Parcheggio a pagamento “il Centesimo” di viale Sicilia. Marcia indietro

Dopo le polemiche e le reazioni dei clienti, sorte sui social in seguito alla istituzione di un parcheggio a pagamento, annesso al supermercato “il Centesimo” di viale Sicilia, stamattina abbiamo voluto verificare quante macchine fossero posteggiate nel parcheggio a pagamento e quante in quello libero.

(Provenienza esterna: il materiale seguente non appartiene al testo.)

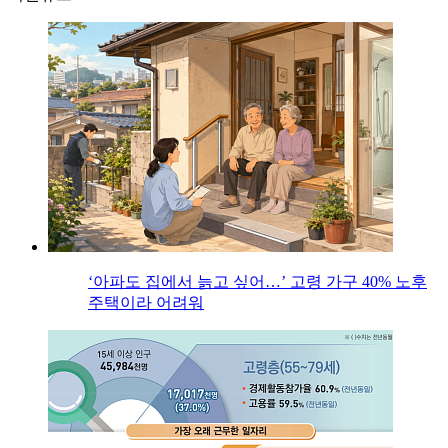
‘아파도 집에서 늙고 싶어…’ 고령 가구 40% 노후
주택이라 어려워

Inutile dire che nel piazzale libero c’era il caos e in quello a pagamento solamente qualche macchina. Notando un certo movimento nei pressi del cartello con le tariffe, abbiamo domandato al responsabile cosa stessero facendo. In pratica, è stato quasi tutto azzerato:

  • Rimane sempre un parcheggio privato totalmente gratuito per i clienti del supermercato, ai quali è riservato, senza il vincolo dei 15 euro di spesa.
  • Si possono spendere anche 50 centesimi o, addirittura niente, se non si è trovato quello che si cercava.
  • Bisogna soltanto passare dal box che c’è all’ingresso del punto vendita e farsi convalidare il ticket ritirato all’ingresso del parcheggio. Tale convalida consentirà al cliente di ritirare la macchina senza pagare nulla. Tra non molto, probabilmente, sarà evitato anche quest’ultimo passaggio in quanto alle casse avranno una macchinetta che provvederà a convalidare il ticket.
  • Rimane il limite di un’ora di parcheggio gratuito però con la tolleranza di 15 minuti in più. Superando il limite di un’ora e quindici minuti, si dovrà pagare la scoraggiante tariffa di 10 euro/ora o frazioni di ora. Questo, ovviamente, è necessario per evitare che vi parcheggino automobilisti non clienti del punto vendita o che non debbono fare spesa al supermercato. Ma è difficile che si verifichi una permanenza superiore a un’ora e quindici minuti all’interno del punto vendita. E, anche in questo caso, per i clienti, ci sarà molta elasticità.
Il parcheggio libero

Sarà possibile, a detta del responsabile, qualche aggiustamento per far sì che il parcheggio costituisca un servizio per i clienti e un deterrente per i furbetti.

In attesa di nuovi cartelli, sono già stati affissi sopra quelli esistenti, degli avvisi che modificano le condizioni di utilizzo.

Cambiare idea è, a nostro parere, indice della lungimiranza che deve appartenere a tutti gli imprenditori  degni di tale appellativo.